_WORK INSTRUCTIONS_
Reproduce the lines of the records word for word, starting at the very first line and ending with the line that contains "Октябрь 2017", including both of those lines.

(AVAILABLE DATA begins)

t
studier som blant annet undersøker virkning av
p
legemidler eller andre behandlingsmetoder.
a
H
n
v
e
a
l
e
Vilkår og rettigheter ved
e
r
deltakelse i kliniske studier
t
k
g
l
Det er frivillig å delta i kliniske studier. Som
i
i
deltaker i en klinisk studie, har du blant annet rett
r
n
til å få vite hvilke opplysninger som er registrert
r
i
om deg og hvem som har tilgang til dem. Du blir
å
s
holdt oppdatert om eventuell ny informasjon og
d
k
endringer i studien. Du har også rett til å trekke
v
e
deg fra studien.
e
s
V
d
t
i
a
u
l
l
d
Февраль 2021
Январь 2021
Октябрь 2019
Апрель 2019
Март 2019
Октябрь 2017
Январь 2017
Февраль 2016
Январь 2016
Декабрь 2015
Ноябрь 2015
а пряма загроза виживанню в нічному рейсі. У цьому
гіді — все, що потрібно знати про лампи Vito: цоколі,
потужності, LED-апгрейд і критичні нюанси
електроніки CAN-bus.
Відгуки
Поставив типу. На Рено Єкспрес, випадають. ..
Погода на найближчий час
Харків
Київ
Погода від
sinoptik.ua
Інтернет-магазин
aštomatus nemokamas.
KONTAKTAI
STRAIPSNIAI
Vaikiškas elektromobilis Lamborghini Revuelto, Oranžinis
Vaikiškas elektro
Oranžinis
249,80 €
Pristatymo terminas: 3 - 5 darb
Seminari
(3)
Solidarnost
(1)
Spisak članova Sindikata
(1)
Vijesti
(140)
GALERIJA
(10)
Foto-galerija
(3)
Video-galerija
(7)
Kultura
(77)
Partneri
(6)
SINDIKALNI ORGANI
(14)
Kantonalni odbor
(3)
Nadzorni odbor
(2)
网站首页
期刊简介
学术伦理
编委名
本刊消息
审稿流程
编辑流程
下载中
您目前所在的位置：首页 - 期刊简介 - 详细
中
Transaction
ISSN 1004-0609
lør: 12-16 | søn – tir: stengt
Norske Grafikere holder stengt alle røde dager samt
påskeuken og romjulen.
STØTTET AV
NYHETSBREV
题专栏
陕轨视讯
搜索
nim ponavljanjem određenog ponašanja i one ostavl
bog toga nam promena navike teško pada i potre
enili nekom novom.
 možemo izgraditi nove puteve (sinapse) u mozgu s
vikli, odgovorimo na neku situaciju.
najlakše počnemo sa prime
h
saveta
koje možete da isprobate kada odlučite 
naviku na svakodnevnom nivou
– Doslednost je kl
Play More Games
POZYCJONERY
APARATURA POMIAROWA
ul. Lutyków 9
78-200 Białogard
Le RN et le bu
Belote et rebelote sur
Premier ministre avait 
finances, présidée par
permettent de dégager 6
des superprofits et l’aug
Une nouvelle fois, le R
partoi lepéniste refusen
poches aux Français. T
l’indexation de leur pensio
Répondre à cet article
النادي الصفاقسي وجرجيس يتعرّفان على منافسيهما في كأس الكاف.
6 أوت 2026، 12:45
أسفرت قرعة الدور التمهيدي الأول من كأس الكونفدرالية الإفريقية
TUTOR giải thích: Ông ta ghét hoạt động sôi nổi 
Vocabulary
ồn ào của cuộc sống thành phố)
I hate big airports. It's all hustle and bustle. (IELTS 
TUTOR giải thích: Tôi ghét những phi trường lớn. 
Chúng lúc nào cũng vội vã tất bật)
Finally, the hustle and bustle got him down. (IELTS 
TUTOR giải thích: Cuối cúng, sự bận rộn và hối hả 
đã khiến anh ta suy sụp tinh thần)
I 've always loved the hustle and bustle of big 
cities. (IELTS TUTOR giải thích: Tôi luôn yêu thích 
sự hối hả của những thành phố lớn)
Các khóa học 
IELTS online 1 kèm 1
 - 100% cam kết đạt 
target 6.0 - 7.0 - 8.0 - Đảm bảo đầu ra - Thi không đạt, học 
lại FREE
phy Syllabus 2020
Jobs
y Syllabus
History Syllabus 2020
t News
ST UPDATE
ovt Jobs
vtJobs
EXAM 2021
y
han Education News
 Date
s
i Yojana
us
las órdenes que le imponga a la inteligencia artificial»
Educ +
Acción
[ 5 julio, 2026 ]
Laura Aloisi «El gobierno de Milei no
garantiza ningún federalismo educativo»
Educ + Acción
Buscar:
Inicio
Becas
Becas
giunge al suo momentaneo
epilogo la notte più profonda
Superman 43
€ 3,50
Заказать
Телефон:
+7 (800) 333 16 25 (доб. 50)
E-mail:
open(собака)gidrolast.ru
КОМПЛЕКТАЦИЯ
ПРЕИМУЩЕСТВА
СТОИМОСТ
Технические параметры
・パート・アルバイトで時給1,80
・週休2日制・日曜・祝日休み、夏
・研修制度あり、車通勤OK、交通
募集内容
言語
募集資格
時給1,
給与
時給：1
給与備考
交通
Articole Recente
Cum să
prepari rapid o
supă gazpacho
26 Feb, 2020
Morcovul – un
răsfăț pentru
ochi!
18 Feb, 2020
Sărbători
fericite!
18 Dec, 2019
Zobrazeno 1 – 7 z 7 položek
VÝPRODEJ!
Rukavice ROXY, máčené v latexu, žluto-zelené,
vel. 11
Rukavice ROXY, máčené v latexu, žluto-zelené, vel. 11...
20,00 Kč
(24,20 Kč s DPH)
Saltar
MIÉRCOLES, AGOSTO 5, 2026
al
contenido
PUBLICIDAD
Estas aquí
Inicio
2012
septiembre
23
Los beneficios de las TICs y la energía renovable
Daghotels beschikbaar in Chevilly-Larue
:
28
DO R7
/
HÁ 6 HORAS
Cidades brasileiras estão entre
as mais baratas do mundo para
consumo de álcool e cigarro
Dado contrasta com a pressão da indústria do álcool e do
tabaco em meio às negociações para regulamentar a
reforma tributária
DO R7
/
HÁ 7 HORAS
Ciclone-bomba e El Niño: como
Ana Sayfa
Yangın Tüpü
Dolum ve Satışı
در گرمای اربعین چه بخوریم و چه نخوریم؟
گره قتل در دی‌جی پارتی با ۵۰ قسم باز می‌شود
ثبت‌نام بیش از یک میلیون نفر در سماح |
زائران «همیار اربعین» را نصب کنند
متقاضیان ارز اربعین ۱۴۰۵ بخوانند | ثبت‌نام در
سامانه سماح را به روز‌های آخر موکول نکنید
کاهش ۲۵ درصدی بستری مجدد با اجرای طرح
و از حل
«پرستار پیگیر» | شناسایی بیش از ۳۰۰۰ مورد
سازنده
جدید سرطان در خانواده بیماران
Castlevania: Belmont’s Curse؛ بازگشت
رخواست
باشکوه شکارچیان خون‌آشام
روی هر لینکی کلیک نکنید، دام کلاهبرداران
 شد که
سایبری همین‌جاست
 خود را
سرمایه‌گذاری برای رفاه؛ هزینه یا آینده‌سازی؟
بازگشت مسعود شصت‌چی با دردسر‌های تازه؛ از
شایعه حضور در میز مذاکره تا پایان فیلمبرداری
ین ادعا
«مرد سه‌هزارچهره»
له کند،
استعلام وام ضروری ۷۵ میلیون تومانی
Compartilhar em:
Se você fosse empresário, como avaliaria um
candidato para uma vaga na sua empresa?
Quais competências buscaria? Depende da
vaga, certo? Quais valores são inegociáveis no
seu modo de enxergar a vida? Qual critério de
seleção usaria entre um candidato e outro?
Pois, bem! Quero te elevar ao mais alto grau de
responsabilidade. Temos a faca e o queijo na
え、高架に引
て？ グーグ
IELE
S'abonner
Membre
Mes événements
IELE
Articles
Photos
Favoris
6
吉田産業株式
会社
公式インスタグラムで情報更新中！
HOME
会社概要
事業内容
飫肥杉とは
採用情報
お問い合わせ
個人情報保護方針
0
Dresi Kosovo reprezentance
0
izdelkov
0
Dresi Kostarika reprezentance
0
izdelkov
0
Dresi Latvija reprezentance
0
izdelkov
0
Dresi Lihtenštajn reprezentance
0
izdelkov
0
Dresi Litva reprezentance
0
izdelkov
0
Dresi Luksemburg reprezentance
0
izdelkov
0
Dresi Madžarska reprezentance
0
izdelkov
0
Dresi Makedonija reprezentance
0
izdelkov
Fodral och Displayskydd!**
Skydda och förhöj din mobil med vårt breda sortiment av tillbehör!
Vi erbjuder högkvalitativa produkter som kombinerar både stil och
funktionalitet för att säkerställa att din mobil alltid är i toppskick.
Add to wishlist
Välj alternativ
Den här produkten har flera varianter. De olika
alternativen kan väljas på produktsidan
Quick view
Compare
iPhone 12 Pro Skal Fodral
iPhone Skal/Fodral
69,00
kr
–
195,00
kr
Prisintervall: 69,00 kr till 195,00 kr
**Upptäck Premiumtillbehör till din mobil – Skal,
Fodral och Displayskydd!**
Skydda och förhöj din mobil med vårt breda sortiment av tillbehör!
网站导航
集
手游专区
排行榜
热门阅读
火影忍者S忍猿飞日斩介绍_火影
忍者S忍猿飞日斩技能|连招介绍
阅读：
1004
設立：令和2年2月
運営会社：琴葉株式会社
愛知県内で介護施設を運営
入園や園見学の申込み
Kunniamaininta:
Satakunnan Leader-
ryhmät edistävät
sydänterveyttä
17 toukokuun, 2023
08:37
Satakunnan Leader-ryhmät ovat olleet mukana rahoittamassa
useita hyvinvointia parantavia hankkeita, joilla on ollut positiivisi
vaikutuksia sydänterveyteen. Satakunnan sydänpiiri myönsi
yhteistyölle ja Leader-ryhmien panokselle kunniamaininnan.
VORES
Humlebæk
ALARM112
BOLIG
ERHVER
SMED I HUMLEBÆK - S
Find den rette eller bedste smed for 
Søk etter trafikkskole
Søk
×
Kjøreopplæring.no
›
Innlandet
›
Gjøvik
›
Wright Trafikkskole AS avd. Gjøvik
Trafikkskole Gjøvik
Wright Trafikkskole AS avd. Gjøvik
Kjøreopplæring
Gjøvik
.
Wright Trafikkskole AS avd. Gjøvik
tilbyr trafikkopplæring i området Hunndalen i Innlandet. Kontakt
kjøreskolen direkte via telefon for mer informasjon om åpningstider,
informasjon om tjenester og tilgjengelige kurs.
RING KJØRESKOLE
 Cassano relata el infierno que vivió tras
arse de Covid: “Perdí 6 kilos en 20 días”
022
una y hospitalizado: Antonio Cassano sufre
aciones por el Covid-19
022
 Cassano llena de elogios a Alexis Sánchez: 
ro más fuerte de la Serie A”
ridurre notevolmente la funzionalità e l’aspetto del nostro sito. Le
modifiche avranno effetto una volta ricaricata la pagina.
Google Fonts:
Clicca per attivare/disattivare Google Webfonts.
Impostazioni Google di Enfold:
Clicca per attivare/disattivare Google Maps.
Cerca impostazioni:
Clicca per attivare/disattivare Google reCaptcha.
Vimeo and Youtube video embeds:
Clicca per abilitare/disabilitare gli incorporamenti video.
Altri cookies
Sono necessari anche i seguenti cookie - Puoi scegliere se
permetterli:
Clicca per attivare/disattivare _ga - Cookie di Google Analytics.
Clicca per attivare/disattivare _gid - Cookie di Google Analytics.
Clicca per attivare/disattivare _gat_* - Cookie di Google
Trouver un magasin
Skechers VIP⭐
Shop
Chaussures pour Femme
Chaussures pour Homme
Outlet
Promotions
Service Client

(AVAILABLE DATA ends)

_COMPLETED EXERCISE_
t
studier som blant annet undersøker virkning av
p
legemidler eller andre behandlingsmetoder.
a
H
n
v
e
a
l
e
Vilkår og rettigheter ved
e
r
deltakelse i kliniske studier
t
k
g
l
Det er frivillig å delta i kliniske studier. Som
i
i
deltaker i en klinisk studie, har du blant annet rett
r
n
til å få vite hvilke opplysninger som er registrert
r
i
om deg og hvem som har tilgang til dem. Du blir
å
s
holdt oppdatert om eventuell ny informasjon og
d
k
endringer i studien. Du har også rett til å trekke
v
e
deg fra studien.
e
s
V
d
t
i
a
u
l
l
d
Февраль 2021
Январь 2021
Октябрь 2019
Апрель 2019
Март 2019
Октябрь 2017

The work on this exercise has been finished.